There are three water stations in the village, of which two need urgent rehabilitation. There are no latrines in the area, and open defecation remains prevalent. The refugees are currently living in an open area without any cover; construction of emergency shelters is urgently needed. Government and humanitarian actors have developed an action plan to address the urgent needs identified across different sectors as soon as possible. WFP and UNHCR have provided food and non-food items to the approximately 6,000 arrivals.

South Sudanese refugees in South Darfur, West Kordofan

Refugees fleeing conflict and food insecurity in South Sudan are also arriving directly in South Darfur, where there are reportedly 5,599 South Sudanese refugees who arrived in 2016. According to the governmental Commission of Refugees (COR), there are an estimated 5,324 refugees in Beleil camp for the displaced near the South Darfur capital Nyala.

It is anticipated that more refugees will arrive in South Darfur. Government representatives from Khartoum including from Federal COR, the Ministry of Interior Affairs, and the National Intelligence and Security Service will visit South Darfur next week to assess the situation and develop a plan to assess the refugees' needs, provide humanitarian assistance, and identify a site for them. An inter-agency mission is planned following the governmental mission.

WFP finalised a verification exercise in El Meiram in West Kordofan, and identified that 4,538 South Sudanese refugees have arrived in 2016. Food distributions will be carried out for them in the coming week.

An inter-agency mission was conducted in Kharasana by UNHCR, OCHA, and Unicef in mid-July and more information will be available after the mission report is finalised.

Flooding continues across Sudan

Heavy rains and flooding have continued in some areas in Sudan, including parts of Blue Nile, Kassala, Khartoum, North, South and West Darfur, Northern, and South and West Kordofan states.

An estimated 42,850 people have been affected so far, according to the Government of Sudan, SRCS and partners, and efforts are ongoing to verify the number of people affected and map their needs and the response. In affected areas, an estimated 8,570 houses have been damaged, of which 4,308 were completely destroyed.

Flooding usually occurs during the rainy season in Sudan, which is from June to October. The government-led response is ongoing at the national level by the National Flood Steering Committee which is comprised of the governmental Humanitarian Aid Commission, Civil Defence and SRCS, and is supported by OCHA.

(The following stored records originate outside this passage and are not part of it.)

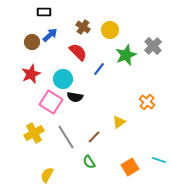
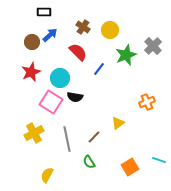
red star: moved 2 px up
cyan circle: moved 3 px left, 1 px up
orange cross: rotated 28 degrees clockwise
yellow triangle: moved 1 px left, 1 px down
gray line: moved 1 px right, 2 px down; rotated 20 degrees clockwise
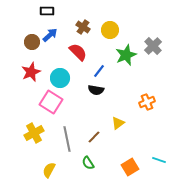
black rectangle: moved 3 px right, 1 px up
blue line: moved 2 px down
black semicircle: moved 21 px right, 7 px up
green semicircle: moved 1 px left, 1 px down
yellow semicircle: moved 2 px right, 5 px up
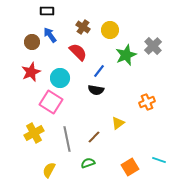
blue arrow: rotated 84 degrees counterclockwise
green semicircle: rotated 104 degrees clockwise
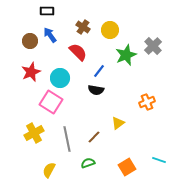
brown circle: moved 2 px left, 1 px up
orange square: moved 3 px left
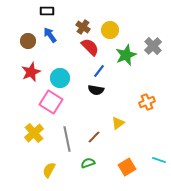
brown circle: moved 2 px left
red semicircle: moved 12 px right, 5 px up
yellow cross: rotated 12 degrees counterclockwise
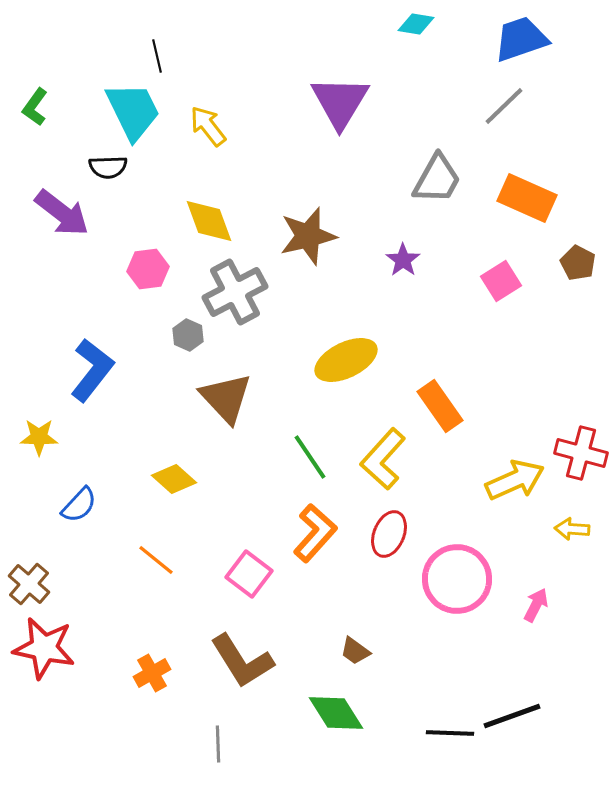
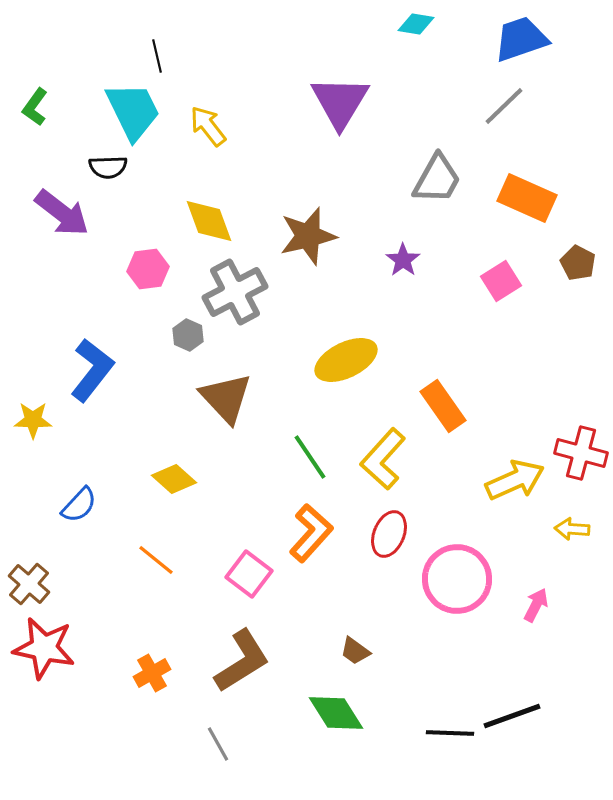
orange rectangle at (440, 406): moved 3 px right
yellow star at (39, 437): moved 6 px left, 17 px up
orange L-shape at (315, 533): moved 4 px left
brown L-shape at (242, 661): rotated 90 degrees counterclockwise
gray line at (218, 744): rotated 27 degrees counterclockwise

At the state level, governmental Emergency Committees are finalising flood contingency plans and responding to help people affected by flooding through line ministries and national NGOs. Support from international humanitarian actors is being provided in some states including North Darfur and West Kordofan.

IOM verifying returns in West Darfur

As part of Recovery, Return and Reintegration activities in West Darfur, the International Organization for Migration (IOM) is conducting a verification exercise aimed at providing disaggregated data on displaced and returnees in 156 villages in eight localities where returns have taken place.

According to IOM, 115,653 people returned to their villages of origin in West Darfur between the start of the conflict in 2003 and the end of 2015.